At the time of writing, this route also terminated before the summit, coming to an end at the same point as the Yeongsil route. It’s a moderately difficult trail, approaching the park from the northwest; the 1100 Road buses take half an hour to get from Jeju City to the park entrance, which has the same opening hours as Yeongsil. Passing through lush forest at the beginning before heading into bamboo, it’s a three-hour walk to the end of the course. Many Koreans believe this to be the most beautiful of the park’s paths.

Travel details

Ferries

Daejeong to: Gapado (2 daily; 15min); Marado (3 daily; 30min).

Jeju City to: Busan (daily except Sun; 11hr); Incheon (daily except Sun; 14hr); Mokpo (4 daily; 3hr 10min–4hr 30min).

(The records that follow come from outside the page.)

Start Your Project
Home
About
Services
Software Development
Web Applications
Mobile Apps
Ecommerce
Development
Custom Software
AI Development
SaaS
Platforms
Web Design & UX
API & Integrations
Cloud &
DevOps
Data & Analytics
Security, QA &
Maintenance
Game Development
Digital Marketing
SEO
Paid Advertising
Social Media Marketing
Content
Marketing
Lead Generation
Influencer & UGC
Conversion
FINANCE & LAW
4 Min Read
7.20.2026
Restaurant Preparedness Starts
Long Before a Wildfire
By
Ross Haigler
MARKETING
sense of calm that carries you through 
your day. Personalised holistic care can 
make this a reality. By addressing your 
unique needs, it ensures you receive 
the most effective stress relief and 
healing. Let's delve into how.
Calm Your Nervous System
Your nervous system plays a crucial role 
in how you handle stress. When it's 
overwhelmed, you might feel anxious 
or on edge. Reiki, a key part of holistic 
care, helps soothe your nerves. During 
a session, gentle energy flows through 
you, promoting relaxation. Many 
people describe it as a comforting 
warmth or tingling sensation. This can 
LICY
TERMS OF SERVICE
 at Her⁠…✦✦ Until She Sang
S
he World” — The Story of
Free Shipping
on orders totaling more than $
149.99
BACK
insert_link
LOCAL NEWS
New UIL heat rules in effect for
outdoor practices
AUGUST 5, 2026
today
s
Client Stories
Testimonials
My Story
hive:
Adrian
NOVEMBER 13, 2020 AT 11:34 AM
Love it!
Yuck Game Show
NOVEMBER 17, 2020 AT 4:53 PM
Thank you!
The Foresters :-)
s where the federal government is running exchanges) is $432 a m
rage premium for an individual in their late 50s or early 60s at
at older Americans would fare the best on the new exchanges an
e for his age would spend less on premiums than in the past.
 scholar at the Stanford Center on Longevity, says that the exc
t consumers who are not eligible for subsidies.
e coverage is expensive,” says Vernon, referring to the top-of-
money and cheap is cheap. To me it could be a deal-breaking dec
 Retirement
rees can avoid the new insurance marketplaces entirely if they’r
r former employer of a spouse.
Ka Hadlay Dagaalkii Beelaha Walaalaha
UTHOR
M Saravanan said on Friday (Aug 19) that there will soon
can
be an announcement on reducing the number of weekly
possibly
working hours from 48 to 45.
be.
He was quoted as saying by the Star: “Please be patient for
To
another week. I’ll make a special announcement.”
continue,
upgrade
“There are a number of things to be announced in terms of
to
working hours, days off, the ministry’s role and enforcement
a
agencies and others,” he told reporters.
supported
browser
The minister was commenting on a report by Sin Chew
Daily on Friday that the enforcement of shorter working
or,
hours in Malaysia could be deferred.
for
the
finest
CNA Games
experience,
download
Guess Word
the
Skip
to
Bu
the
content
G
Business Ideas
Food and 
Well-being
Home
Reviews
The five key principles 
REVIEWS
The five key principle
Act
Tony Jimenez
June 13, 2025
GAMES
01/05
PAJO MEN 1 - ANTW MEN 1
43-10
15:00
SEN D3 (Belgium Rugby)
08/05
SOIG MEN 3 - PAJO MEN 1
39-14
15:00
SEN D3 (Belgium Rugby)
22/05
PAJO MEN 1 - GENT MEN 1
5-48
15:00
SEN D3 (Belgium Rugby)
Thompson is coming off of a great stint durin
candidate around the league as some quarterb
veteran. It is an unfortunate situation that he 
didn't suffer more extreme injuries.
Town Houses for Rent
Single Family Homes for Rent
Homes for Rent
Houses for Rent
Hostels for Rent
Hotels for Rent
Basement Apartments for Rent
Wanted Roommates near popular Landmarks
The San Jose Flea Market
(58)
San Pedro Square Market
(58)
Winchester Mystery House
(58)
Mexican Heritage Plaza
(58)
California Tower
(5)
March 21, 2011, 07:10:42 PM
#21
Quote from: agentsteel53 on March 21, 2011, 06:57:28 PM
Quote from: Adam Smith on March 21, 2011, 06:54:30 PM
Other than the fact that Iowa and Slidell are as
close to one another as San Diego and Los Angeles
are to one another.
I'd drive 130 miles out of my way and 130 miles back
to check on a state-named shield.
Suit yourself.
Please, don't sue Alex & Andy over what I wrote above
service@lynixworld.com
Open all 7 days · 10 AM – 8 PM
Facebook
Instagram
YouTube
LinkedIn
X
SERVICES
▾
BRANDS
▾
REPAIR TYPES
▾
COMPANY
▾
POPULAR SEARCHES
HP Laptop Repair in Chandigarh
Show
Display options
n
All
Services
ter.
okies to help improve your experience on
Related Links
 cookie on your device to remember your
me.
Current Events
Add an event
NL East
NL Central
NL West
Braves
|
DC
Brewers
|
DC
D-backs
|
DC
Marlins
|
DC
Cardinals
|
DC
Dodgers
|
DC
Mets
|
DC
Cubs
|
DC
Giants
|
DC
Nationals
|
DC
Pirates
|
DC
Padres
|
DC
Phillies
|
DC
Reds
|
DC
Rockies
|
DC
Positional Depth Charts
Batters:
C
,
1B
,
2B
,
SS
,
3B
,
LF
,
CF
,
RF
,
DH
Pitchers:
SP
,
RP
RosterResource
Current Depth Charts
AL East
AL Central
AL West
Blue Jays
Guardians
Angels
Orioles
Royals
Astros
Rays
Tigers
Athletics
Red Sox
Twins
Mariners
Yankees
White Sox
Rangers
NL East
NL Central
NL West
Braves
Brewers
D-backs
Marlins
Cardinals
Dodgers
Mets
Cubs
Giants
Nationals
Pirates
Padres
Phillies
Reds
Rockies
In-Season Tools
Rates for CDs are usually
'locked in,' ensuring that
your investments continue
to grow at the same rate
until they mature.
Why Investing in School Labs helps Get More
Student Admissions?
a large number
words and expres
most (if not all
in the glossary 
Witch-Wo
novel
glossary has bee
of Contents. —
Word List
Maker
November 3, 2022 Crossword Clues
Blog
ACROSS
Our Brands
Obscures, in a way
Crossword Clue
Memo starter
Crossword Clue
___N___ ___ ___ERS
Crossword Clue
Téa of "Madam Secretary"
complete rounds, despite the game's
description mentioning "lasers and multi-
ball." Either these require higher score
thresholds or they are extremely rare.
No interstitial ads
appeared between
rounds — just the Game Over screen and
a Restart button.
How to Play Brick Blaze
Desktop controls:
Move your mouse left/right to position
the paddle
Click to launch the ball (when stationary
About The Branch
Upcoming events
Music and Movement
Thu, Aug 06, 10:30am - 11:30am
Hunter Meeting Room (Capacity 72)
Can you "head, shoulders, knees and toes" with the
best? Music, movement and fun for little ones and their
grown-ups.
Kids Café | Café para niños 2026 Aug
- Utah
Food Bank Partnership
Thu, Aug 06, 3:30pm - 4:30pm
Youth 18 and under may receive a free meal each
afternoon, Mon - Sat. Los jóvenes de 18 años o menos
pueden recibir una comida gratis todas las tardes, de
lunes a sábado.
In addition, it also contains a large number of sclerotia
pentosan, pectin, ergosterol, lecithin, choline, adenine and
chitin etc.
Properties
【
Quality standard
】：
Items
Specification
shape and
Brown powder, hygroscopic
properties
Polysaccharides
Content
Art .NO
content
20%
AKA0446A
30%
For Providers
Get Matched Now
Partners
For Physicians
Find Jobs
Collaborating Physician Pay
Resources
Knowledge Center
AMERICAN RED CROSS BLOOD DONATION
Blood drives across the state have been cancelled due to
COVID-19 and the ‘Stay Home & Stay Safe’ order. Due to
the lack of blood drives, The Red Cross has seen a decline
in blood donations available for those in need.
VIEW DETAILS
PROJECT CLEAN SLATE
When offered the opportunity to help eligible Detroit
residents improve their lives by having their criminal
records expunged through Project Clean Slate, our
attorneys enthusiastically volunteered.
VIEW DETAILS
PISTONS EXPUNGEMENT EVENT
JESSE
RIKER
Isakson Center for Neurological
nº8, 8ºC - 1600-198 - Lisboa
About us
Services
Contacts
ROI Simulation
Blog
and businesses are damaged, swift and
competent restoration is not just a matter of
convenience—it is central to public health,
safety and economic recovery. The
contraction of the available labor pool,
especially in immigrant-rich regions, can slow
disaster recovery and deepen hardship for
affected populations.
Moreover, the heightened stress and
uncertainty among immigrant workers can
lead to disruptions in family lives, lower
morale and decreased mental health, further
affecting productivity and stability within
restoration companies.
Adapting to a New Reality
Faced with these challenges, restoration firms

Sanseong to: Jangheung (daily; 1hr 50min); Udo (hourly; 10min).

Buses

Jeju is not connected to the mainland by road, but a number of bus routes spread out across the island from Jeju City.

Flights

Jeju City to: Busan Gimhae (hourly; 55min); Cheongju (hourly; 1hr); Daegu (8 daily; 50min); Gwangju (8 daily; 45min); Incheon (4 weekly; 1hr 5min); Jinju (2 weekly; 50min); Seoul Gimpo (every 15min; 1hr 5min); Ulsan (2–7 weekly; 1hr); Wonju (daily; 1hr 10min); Yeosu (2 weekly; 45min).